È il periodo, questo, in cui molti si iscrivono a bandi e concorsi indetti da amministrazioni pubbliche (ad esempio università). Al riguardo va ricordato che la legge di stabilità (il Bilancio) del 2012, e nello specifico l’art. 15, comma 11, della legge 12 novembre 2011, n. 183, stabilisce che le pubbliche amministrazioni e i gestori di pubblici servizi non possono più chiedere o accettare certificati, ma sono obbligati ad accettare le dichiarazioni sostitutive di certificazione presentate dai soggetti che presentano domande.
In sostanza, dal 2012 (la legge di bilancio è entrata infatti in vigore il 1° gennaio 2021) i certificati sono stato sostituiti dalla autocertificazione in tutti i rapporti tra cittadino e pubblica amministrazione.

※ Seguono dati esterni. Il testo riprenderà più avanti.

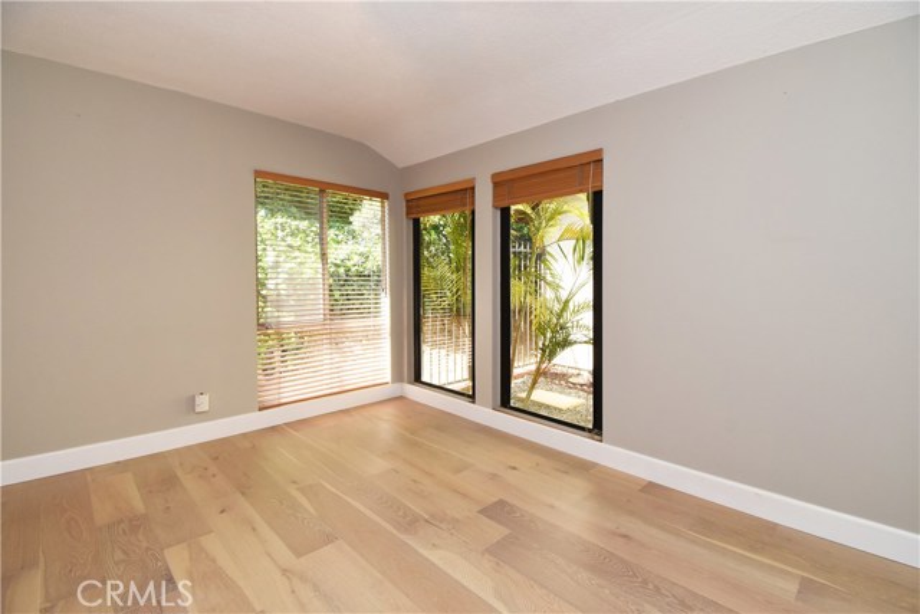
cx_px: 460
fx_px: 383
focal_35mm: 15
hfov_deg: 100.4
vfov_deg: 77.4
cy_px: 307
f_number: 8
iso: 1000
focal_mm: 10
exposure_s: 1/250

In conseguenza di ciò, i certificati che sono rilasciati ad esempio da una scuola, ad uso di privati, riportano la seguente frase: “il presente certificato non può essere prodotto agli organi della pubblica amministrazione o ai privati gestori di pubblici servizi” e sui certificati da produrre ad enti pubblici o privati stranieri deve essere apposta la dicitura indicata e in aggiunta “valido all’estero”.
Le conseguenze
La applicazione della legge ha provocato e provoca diverse complessità, a fronte di una evidente e lodevole semplificazione della vita per i cittadini.
Le scuole, ad esempio, se vogliono (e in alcuni caso devono) verificare la veridicità dell’autodichiarazione di un cittadino (ad esempio il possesso di un titolo di studio di laurea per accesso a graduatoria) devono scrivere all’università che lo ha rilasciato con l’allungamento, spesso biblici, dei tempi e un evidente maggiore onere burocratico per la pubblica amministrazione (sia chi chiede sia chi risponde).
Del tutto illegittimo però è chiedere al cittadino – per abbreviare i tempi – di produrre direttamente lui il certificato in questione.
Altrettanto evidente è l’obbligo del cittadino di non dichiarare/autocertificare titoli “falsi” o parzialmente falsi. Cosa che a volte avviene, come testimoniano le cronache, dando il via alla denuncia per falso ideologico ai sensi dell’articolo 47 del DPR 445/2000. Si tratta infatti di un reato punibile ai sensi del codice penale (art. 483).